Resource Room

What Happens Here

  • Storage of shared books, materials, toys and teaching aids
  • Work space for copying trimming, or laminating
  • Storage of departmental records
  • Work area for departmental staff or volunteers
  • Posting of information for volunteers
  • Sorting of recyclable trash

What to Look For

  • Is the church served by a single resource room or by multiple small spaces distributed throughout the facility?
  • Who is permitted to use the work room?
  • What kinds of cabinets are provided for storage?
  • Closed storage cabinets
  • Open storage shelves
  • Drawers
  • Lockers
  • Work surfaces
  • Mail boxes
  • How easy is it to see what materials are available and what needs to be restocked?
  • Can valuable materials secured?
  • Are there provisions for cutting, separating or otherwise breaking down bulk materials such as rolled paper into usable quantities or sizes?
  • Are there provisions for cleaning toys and other similar shared items?
  • Is there a formal process for checking out and returning borrowed materials?
  • Does the work room double as a break room?

Why It Matters

A “resource” or “supply room” is a mainstay of educational facilities, especially if the organization can’t afford (or doesn’t wish) to stock every age group with materials that are used only intermittently.  Shared ownership makes it especially important to have a system, both on paper and in the arrangement of the space, that will help keep track of what’s available – and what’s missing.
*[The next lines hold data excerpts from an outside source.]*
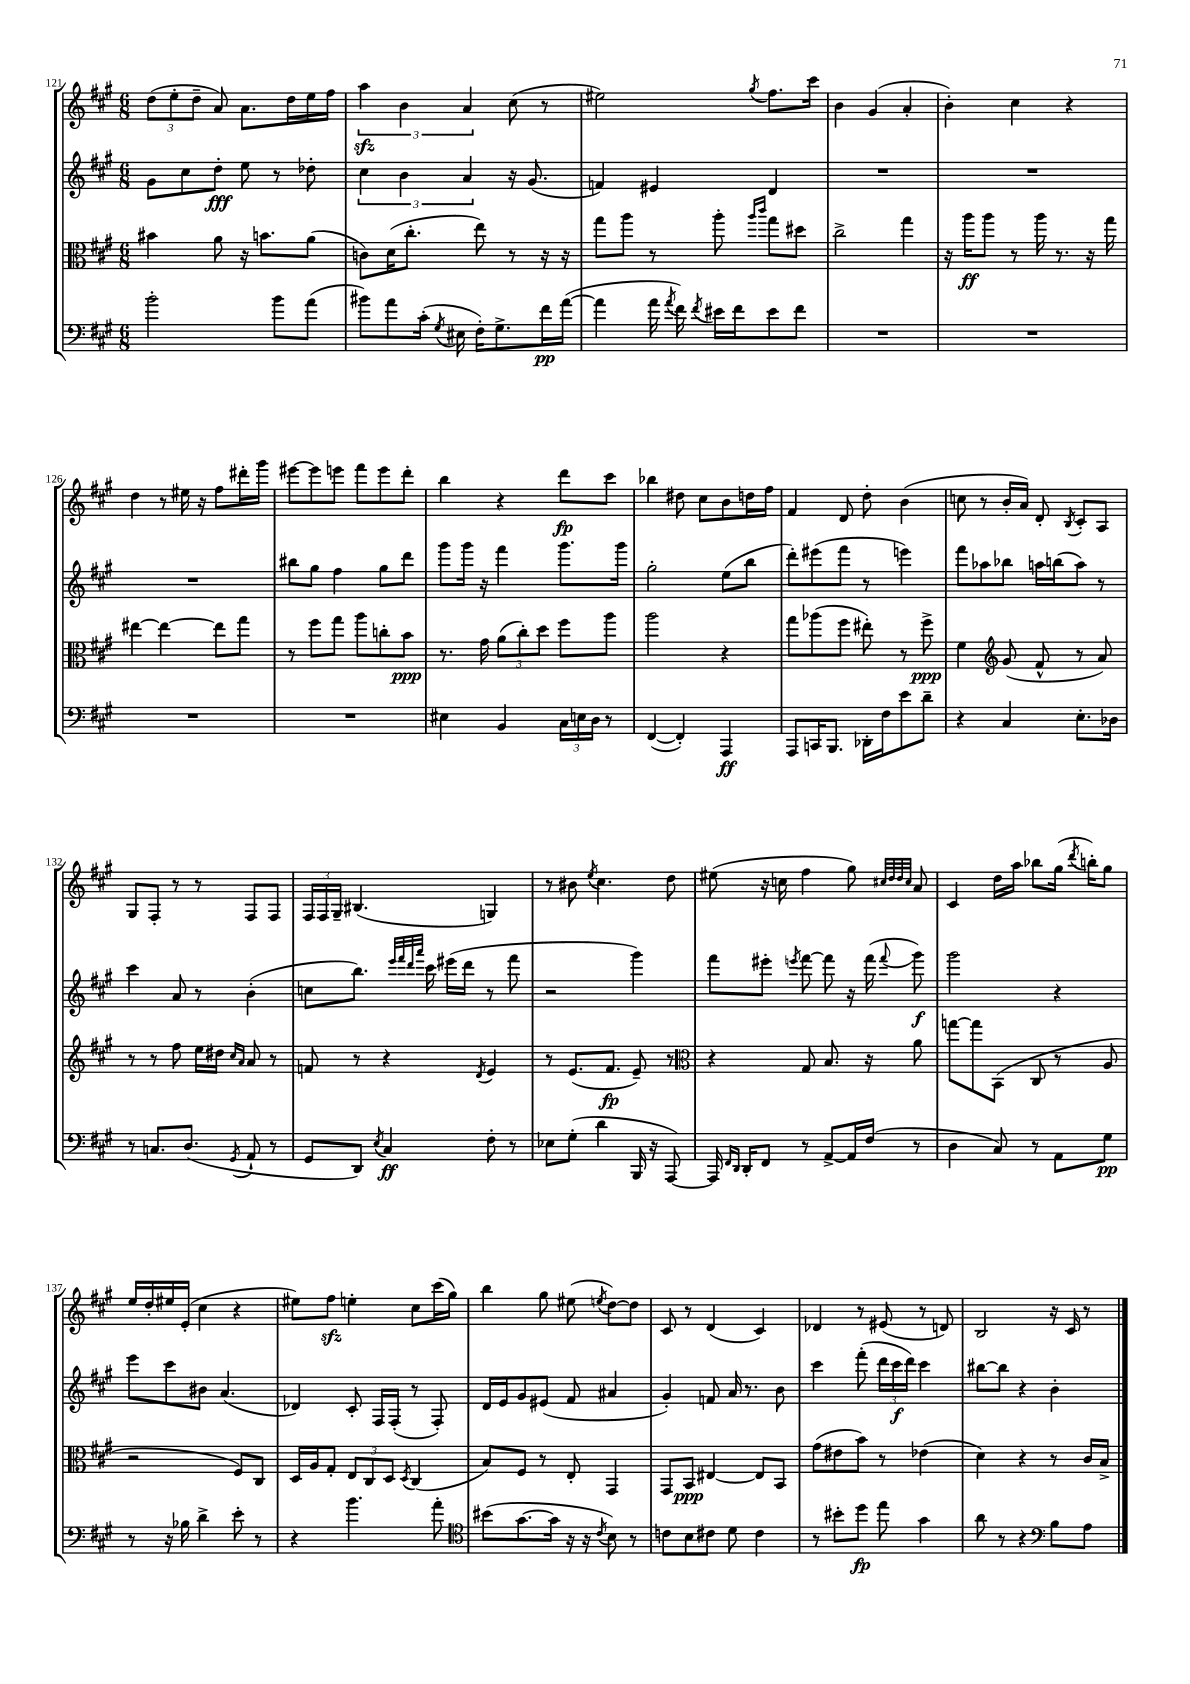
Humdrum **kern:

**kern	**dynam	**kern	**dynam	**kern	**dynam	**kern	**dynam
*part4	*part4	*part3	*part3	*part2	*part2	*part1	*part1
*staff4	*staff4	*staff3	*staff3	*staff2	*staff2	*staff1	*staff1
*clefF4	*	*clefC3	*	*clefG2	*	*clefG2	*
*k[f#c#g#]	*	*k[f#c#g#]	*	*k[f#c#g#]	*	*k[f#c#g#]	*
*M6/8	*	*M6/8	*	*M6/8	*	*M6/8	*
=121	=121	=121	=121	=121	=121	=121	=121
2b'\	.	4b#X\	.	8g#\L	.	(12dd\L	.
.	.	.	.	.	.	12ee'\	.
.	.	.	.	8cc#\	.	.	.
.	.	.	.	.	.	12dd~\J	.
.	.	8a\	.	8dd'\J	fff	8a/)	.
.	.	16r	.	8ee\	.	8.a\L	.
.	.	8.bn\L	.	.	.	.	.
8b\L	.	.	.	8r	.	.	.
.	.	.	.	.	.	16dd\L	.
(8a\J	.	(8a\J	.	8dd-X'\	.	16ee\	.
.	.	.	.	.	.	16ff#\JJ	.
=122	=122	=122	=122	=122	=122	=122	=122
8b#X\L)	.	8cn\L)	.	6cc#\	.	6aazz\	.
8a\	.	(16d\K	.	.	.	.	.
.	.	.	.	6b\	.	6b\	.
.	.	8.cc#'\J	.	.	.	.	.
(16c#'\Jk	.	.	.	.	.	.	.
8qG#/	.	.	.	.	.	.	.
16E#X\	.	.	.	.	.	.	.
.	.	.	.	6a/	.	6a/	.
16F#'\KL)	.	8ee\)	.	.	.	.	.
8.G#^\	.	.	.	.	.	.	.
.	.	8r	.	16r	.	(8cc#\	.
.	.	.	.	(8.g#/	.	.	.
16f#\L	pp	16r	.	.	.	8r	.
([16a\JJ	.	16r	.	.	.	.	.
=123	=123	=123	=123	=123	=123	=123	=123
4a\]	.	8gg#\L	.	4fn/)	.	2ee#X\)	.
.	.	8aa\J	.	.	.	.	.
16a\	.	8r	.	4e#X/	.	.	.
8qa/	.	.	.	.	.	.	.
16f#\)	.	.	.	.	.	.	.
8qf#/	.	.	.	.	.	.	.
16e#X\LL	.	8aa'\	.	.	.	.	.
16f#\J	.	.	.	.	.	.	.
.	.	16qqaa/LL	.	.	.	.	.
.	.	16qqccc#/JJ	.	.	.	8qgg#/	.
8e#\	.	8gg#\L	.	4d/	.	8.ff#\L	.
8f#\J	.	8dd#X\J	.	.	.	.	.
.	.	.	.	.	.	16ccc#\Jk	.
=124	=124	=124	=124	=124	=124	=124	=124
2.r	.	2cc#^\	.	2.r	.	4b\	.
.	.	.	.	.	.	(4g#/	.
.	.	4gg#\	.	.	.	4a'/	.
=125	=125	=125	=125	=125	=125	=125	=125
2.r	.	16r	.	2.r	.	4b'\)	.
.	.	16aa\KL	ff	.	.	.	.
.	.	8aa\J	.	.	.	.	.
.	.	8r	.	.	.	4cc#\	.
.	.	16aa\	.	.	.	.	.
.	.	8.r	.	.	.	.	.
.	.	.	.	.	.	4r	.
.	.	16r	.	.	.	.	.
.	.	16gg#\	.	.	.	.	.
!!LO:LB:g=z
=126	=126	=126	=126	=126	=126	=126	=126
2.r	.	[4ee#X\	.	2.r	.	4dd\	.
.	.	4ee#\_	.	.	.	8r	.
.	.	.	.	.	.	16ee#X\	.
.	.	.	.	.	.	16r	.
.	.	8ee#\L]	.	.	.	8ff#\L	.
.	.	8gg#\J	.	.	.	16ddd#X'\L	.
.	.	.	.	.	.	16ggg#\JJ	.
=127	=127	=127	=127	=127	=127	=127	=127
2.r	.	8r	.	8bb#X\L	.	[8eee#X\L	.
.	.	8ff#\L	.	8gg#\J	.	8eee#\]	.
.	.	8gg#\J	.	4ff#\	.	8eeen\J	.
.	.	8aa\L	.	.	.	8fff#\L	.
.	.	8ccn'\	.	8gg#\L	.	8eee\	.
.	.	8b\J	ppp	8ddd\J	.	8ddd'\J	.
=128	=128	=128	=128	=128	=128	=128	=128
4E#X\	.	8.r	.	8ggg#\L	.	4bb\	.
.	.	.	.	16ggg#\Jk	.	.	.
.	.	16g#\	.	16r	.	.	.
4BB/	.	(12a\L	.	4fff#\	.	4r	.
.	.	12cc#'\)	.	.	.	.	.
.	.	12dd\J	.	.	.	.	.
24C#\LL	.	8ff#\L	.	8.ggg#\L	.	8ddd\L	fp
24En\	.	.	.	.	.	.	.
24D\JJ	.	.	.	.	.	.	.
8r	.	8aa\J	.	.	.	8ccc#\J	.
.	.	.	.	16ggg#\Jk	.	.	.
=129	=129	=129	=129	=129	=129	=129	=129
([4FF#/	.	2aa\	.	2gg#'\	.	4bb-X\	.
4FF#'/])	.	.	.	.	.	8dd#X\	.
.	.	.	.	.	.	8cc#\L	.
4AAA/	ff	4r	.	(8ee\L	.	8b\	.
.	.	.	.	8bb\J	.	16ddn\L	.
.	.	.	.	.	.	16ff#\JJ	.
=130	=130	=130	=130	=130	=130	=130	=130
8AAA/L	.	8gg#\L	.	8ddd'\L)	.	4f#/	.
16CCn/K	.	(8aa-X\	.	(8eee#X\	.	.	.
8.BBB/J	.	.	.	.	.	.	.
.	.	8ff#\J	.	8fff#\J	.	8d/	.
16DD-X'\LL	.	8ee#X'\)	.	8r	.	8dd'\	.
16F#\J	.	.	.	.	.	.	.
8e\	.	8r	.	4eeen\)	.	(4b\	.
8d~\J	.	8ff#^\	ppp	.	.	.	.
=131	=131	=131	=131	=131	=131	=131	=131
4r	.	4f#\	.	8fff#\L	.	8ccn\	.
.	.	.	.	8aa-X\	.	8r	.
*	*	*clefG2	*	*	*	*	*
4C#/	.	(8g#/	.	8bb-X\J	.	16b'/LL	.
.	.	.	.	.	.	16a/JJ)	.
.	.	8f#^^/	.	16aan\LL	.	8d'/	.
.	.	.	.	(16bbn\J	.	.	.
.	.	.	.	.	.	8qB/	.
8.E'\L	.	8r	.	8aa\J)	.	8c#'/L	.
.	.	8a/)	.	8r	.	8A/J	.
16D-X\Jk	.	.	.	.	.	.	.
!!LO:LB:g=z
=132	=132	=132	=132	=132	=132	=132	=132
8r	.	8r	.	4ccc#\	.	8G#/L	.
8.Cn/L	.	8r	.	.	.	8F#'/J	.
.	.	8ff#\	.	8a/	.	8r	.
(8.D/J	.	.	.	.	.	.	.
.	.	16ee\LL	.	8r	.	8r	.
.	.	16dd#X\JJ	.	.	.	.	.
.	.	16qqcc#/LL	.	.	.	.	.
8qGG#/	.	16qqa/JJ	.	.	.	.	.
8AA`/	.	8a/	.	(4b'\	.	8F#/L	.
8r	.	8r	.	.	.	8F#/J	.
=133	=133	=133	=133	=133	=133	=133	=133
8GG#/L	.	8fn/	.	8ccn\L	.	24F#/LL	.
.	.	.	.	.	.	24F#/	.
.	.	.	.	.	.	24G#~/JJ	.
8DD/J)	.	8r	.	8.bb\J)	.	(4.B#X/	.
8qE/	.	.	.	.	.	.	.
4C#/	ff	4r	.	.	.	.	.
.	.	.	.	32qqeee/LLL	.	.	.
.	.	.	.	32qqfff#/	.	.	.
.	.	.	.	32qqddd/	.	.	.
.	.	.	.	32qqaaa/JJJ	.	.	.
.	.	.	.	16ccc#\	.	.	.
.	.	.	.	(16eee#X\LL	.	.	.
.	.	.	.	16ddd\JJ	.	.	.
.	.	8qd/	.	.	.	.	.
8F#'\	.	4e/	.	8r	.	4Gn/)	.
8r	.	.	.	8fff#\	.	.	.
=134	=134	=134	=134	=134	=134	=134	=134
8E-X\L	.	8r	.	2r	.	8r	.
(8G#'\J	.	(8.e/L	.	.	.	8b#X\	.
.	.	.	.	.	.	8qee/	.
4d\	.	.	.	.	.	4.cc#\	.
.	.	8.f#/J	fp	.	.	.	.
16BBB/	.	8e~/)	.	4ggg#\)	.	.	.
16r	.	.	.	.	.	.	.
[8AAA/)	.	8r	.	.	.	8dd\	.
=135	=135	=135	=135	=135	=135	=135	=135
*	*	*clefC3	*	*	*	*	*
16AAA/]	.	4r	.	8fff#\L	.	(8ee#X\	.
16qqFF#/LL	.	.	.	.	.	.	.
16qqDD/JJ	.	.	.	.	.	.	.
16DD'/KL	.	.	.	.	.	.	.
8FF#/J	.	.	.	8eee#X'\J	.	16r	.
.	.	.	.	.	.	16ccn\	.
.	.	.	.	8qeeen/	.	.	.
8r	.	8G#/	.	[8fff#\	.	4ff#\	.
[8AA^/L	.	8.B/	.	8fff#\]	.	.	.
16AA/L]	.	.	.	16r	.	8gg#\)	.
(16F#/JJ	.	16r	.	(16fff#\	.	.	.
.	.	.	.	.	.	32qqcc#X/LLL	.
.	.	.	.	.	.	32qqdd/	.
.	.	.	.	.	.	32qqdd/	.
.	.	.	.	8qqfff#/	.	32qqcc#/JJJ	.
8r	.	8a\	.	8ggg#\)	f	8a/	.
=136	=136	=136	=136	=136	=136	=136	=136
4D\	.	[8ggn\L	.	2ggg#\	.	4c#/	.
.	.	8gg\]	.	.	.	.	.
8C#/)	.	(8BB\J	.	.	.	16dd\LL	.
.	.	.	.	.	.	16aa\JJ	.
8r	.	8C#/	.	.	.	8bb-X\L	.
8AA\L	.	8r	.	4r	.	(16gg#\Jk	.
.	.	.	.	.	.	8qddd/	.
.	.	.	.	.	.	16bbn'\KL)	.
8G#\J	pp	8A/	.	.	.	8gg#\J	.
!!LO:LB:g=z
=137	=137	=137	=137	=137	=137	=137	=137
8r	.	2r	.	8eee\L	.	16ee/LL	.
.	.	.	.	.	.	16dd'/	.
16r	.	.	.	8ccc#\	.	16ee#X/	.
16B-X\	.	.	.	.	.	(16e'/JJ	.
4d^\	.	.	.	8b#X\J	.	4cc#\	.
.	.	.	.	(4.a/	.	.	.
8e'\	.	8F#/L)	.	.	.	4r	.
8r	.	8C#/J	.	.	.	.	.
=138	=138	=138	=138	=138	=138	=138	=138
4r	.	16D/LL	.	4d-X/)	.	8ee#X\L)	.
.	.	16A/J	.	.	.	.	.
.	.	8G#'/J	.	.	.	8ff#zz\J	.
4.b\	.	12E/L	.	8c#'/	.	4een'\	.
.	.	12C#/	.	.	.	.	.
.	.	.	.	16F#/LL	.	.	.
.	.	12D/J	.	.	.	.	.
.	.	.	.	(16F#'/JJ	.	.	.
.	.	8qD/	.	.	.	.	.
.	.	(4C#/	.	8r	.	8cc#\L	.
8a'\	.	.	.	8F#'/)	.	(16ccc#\L	.
.	.	.	.	.	.	16gg#\JJ)	.
=139	=139	=139	=139	=139	=139	=139	=139
*clefC4	*	*	*	*	*	*	*
(8b#X\L	.	8B/L)	.	16d/LL	.	4bb\	.
.	.	.	.	16e/J	.	.	.
[8.g#\	.	8F#/J	.	8g#/	.	.	.
.	.	8r	.	(8e#X/J	.	8gg#\	.
16g#\Jk]	.	.	.	.	.	.	.
16r	.	8E'/	.	8f#/	.	(8ee#X\	.
16r	.	.	.	.	.	.	.
8qc#/	.	.	.	.	.	8qeen/	.
8B\)	.	4GG#/	.	4a#X/	.	[8dd\L)	.
8r	.	.	.	.	.	8dd\J]	.
=140	=140	=140	=140	=140	=140	=140	=140
8cn\L	.	8GG#/L	.	4g#'/)	.	8c#/	.
8B\	.	8BB/J	ppp	.	.	8r	.
8c#X\J	.	[4E#X/	.	8fn/	.	(4d/	.
8d\	.	.	.	16a/	.	.	.
.	.	.	.	8.r	.	.	.
4c#\	.	8E#/L]	.	.	.	4c#/)	.
.	.	8BB/J	.	8b\	.	.	.
=141	=141	=141	=141	=141	=141	=141	=141
8r	.	(8g#\L	.	4ccc#\	.	4d-X/	.
8b#X'\L	.	8e#X\	.	.	.	.	.
8dd\J	fp	8b\J)	.	(8fff#'\	.	8r	.
8ee\	.	8r	.	24ddd\LL	.	(8e#X/	.
.	.	.	.	24ccc#\	f	.	.
.	.	.	.	24ddd\JJ)	.	.	.
4g#\	.	(4e-X\	.	4ccc#\	.	8r	.
.	.	.	.	.	.	8dn/)	.
=142	=142	=142	=142	=142	=142	=142	=142
8a\	.	4d\)	.	[8bb#X\L	.	2B/	.
8r	.	.	.	8bb#\J]	.	.	.
4r	.	4r	.	4r	.	.	.
*clefF4	*	*	*	*	*	*	*
8B\L	.	8r	.	4b'\	.	16r	.
.	.	.	.	.	.	16c#/	.
8A\J	.	16c#/LL	.	.	.	8r	.
.	.	16B^/JJ	.	.	.	.	.
==	==	==	==	==	==	==	==
*-	*-	*-	*-	*-	*-	*-	*-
Many churches use plastic bins or see-through shoe boxes to keep similar materials together and visible.

If you can’t count on volunteers to return borrowed materials to their proper location, consider a “dump station” in your resource room.  Ask them to leave everything in one spot and recruit a volunteer to reshelve everything afterwards.  Yes, it takes an extra step and an extra volunteer, but its much more effective than begging everyone to clean up after themselves.

Room x Room posts are brief examinations of the nature, purpose and potential of typical spaces used in ministry. The intent is to help users see and consider how each component contributes to (or hinders) the ministry it serves.